### Your assignment:
Reproduce the items below word for word, omitting the pictures.
╔══
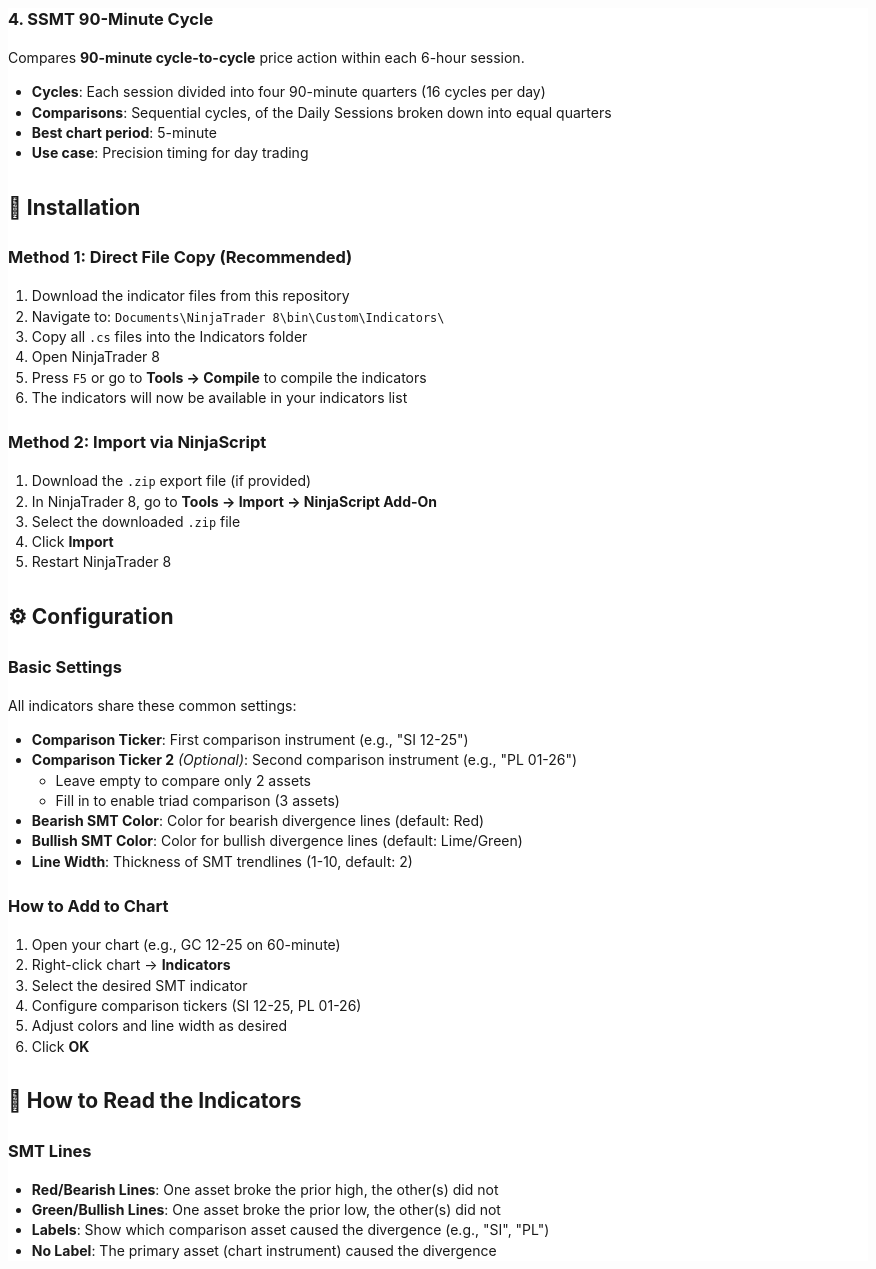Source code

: ### 4. SSMT 90-Minute Cycle
Compares **90-minute cycle-to-cycle** price action within each 6-hour session.
- **Cycles**: Each session divided into four 90-minute quarters (16 cycles per day)
- **Comparisons**: Sequential cycles, of the Daily Sessions broken down into equal quarters
- **Best chart period**: 5-minute
- **Use case**: Precision timing for day trading

## 🚀 Installation

### Method 1: Direct File Copy (Recommended)
1. Download the indicator files from this repository
2. Navigate to: `Documents\NinjaTrader 8\bin\Custom\Indicators\`
3. Copy all `.cs` files into the Indicators folder
4. Open NinjaTrader 8
5. Press `F5` or go to **Tools → Compile** to compile the indicators
6. The indicators will now be available in your indicators list

### Method 2: Import via NinjaScript
1. Download the `.zip` export file (if provided)
2. In NinjaTrader 8, go to **Tools → Import → NinjaScript Add-On**
3. Select the downloaded `.zip` file
4. Click **Import**
5. Restart NinjaTrader 8

## ⚙️ Configuration

### Basic Settings
All indicators share these common settings:

- **Comparison Ticker**: First comparison instrument (e.g., "SI 12-25")
- **Comparison Ticker 2** *(Optional)*: Second comparison instrument (e.g., "PL 01-26")
  - Leave empty to compare only 2 assets
  - Fill in to enable triad comparison (3 assets)
- **Bearish SMT Color**: Color for bearish divergence lines (default: Red)
- **Bullish SMT Color**: Color for bullish divergence lines (default: Lime/Green)
- **Line Width**: Thickness of SMT trendlines (1-10, default: 2)

### How to Add to Chart
1. Open your chart (e.g., GC 12-25 on 60-minute)
2. Right-click chart → **Indicators**
3. Select the desired SMT indicator
4. Configure comparison tickers (SI 12-25, PL 01-26)
5. Adjust colors and line width as desired
6. Click **OK**

## 📖 How to Read the Indicators

### SMT Lines
- **Red/Bearish Lines**: One asset broke the prior high, the other(s) did not
- **Green/Bullish Lines**: One asset broke the prior low, the other(s) did not
- **Labels**: Show which comparison asset caused the divergence (e.g., "SI", "PL")
- **No Label**: The primary asset (chart instrument) caused the divergence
╚══
### Output of the exercise:
Source code

: ### 4. SSMT 90-Minute Cycle
Compares **90-minute cycle-to-cycle** price action within each 6-hour session.
- **Cycles**: Each session divided into four 90-minute quarters (16 cycles per day)
- **Comparisons**: Sequential cycles, of the Daily Sessions broken down into equal quarters
- **Best chart period**: 5-minute
- **Use case**: Precision timing for day trading

## 🚀 Installation

### Method 1: Direct File Copy (Recommended)
1. Download the indicator files from this repository
2. Navigate to: `Documents\NinjaTrader 8\bin\Custom\Indicators\`
3. Copy all `.cs` files into the Indicators folder
4. Open NinjaTrader 8
5. Press `F5` or go to **Tools → Compile** to compile the indicators
6. The indicators will now be available in your indicators list

### Method 2: Import via NinjaScript
1. Download the `.zip` export file (if provided)
2. In NinjaTrader 8, go to **Tools → Import → NinjaScript Add-On**
3. Select the downloaded `.zip` file
4. Click **Import**
5. Restart NinjaTrader 8

## ⚙️ Configuration

### Basic Settings
All indicators share these common settings:

- **Comparison Ticker**: First comparison instrument (e.g., "SI 12-25")
- **Comparison Ticker 2** *(Optional)*: Second comparison instrument (e.g., "PL 01-26")
  - Leave empty to compare only 2 assets
  - Fill in to enable triad comparison (3 assets)
- **Bearish SMT Color**: Color for bearish divergence lines (default: Red)
- **Bullish SMT Color**: Color for bullish divergence lines (default: Lime/Green)
- **Line Width**: Thickness of SMT trendlines (1-10, default: 2)

### How to Add to Chart
1. Open your chart (e.g., GC 12-25 on 60-minute)
2. Right-click chart → **Indicators**
3. Select the desired SMT indicator
4. Configure comparison tickers (SI 12-25, PL 01-26)
5. Adjust colors and line width as desired
6. Click **OK**

## 📖 How to Read the Indicators

### SMT Lines
- **Red/Bearish Lines**: One asset broke the prior high, the other(s) did not
- **Green/Bullish Lines**: One asset broke the prior low, the other(s) did not
- **Labels**: Show which comparison asset caused the divergence (e.g., "SI", "PL")
- **No Label**: The primary asset (chart instrument) caused the divergence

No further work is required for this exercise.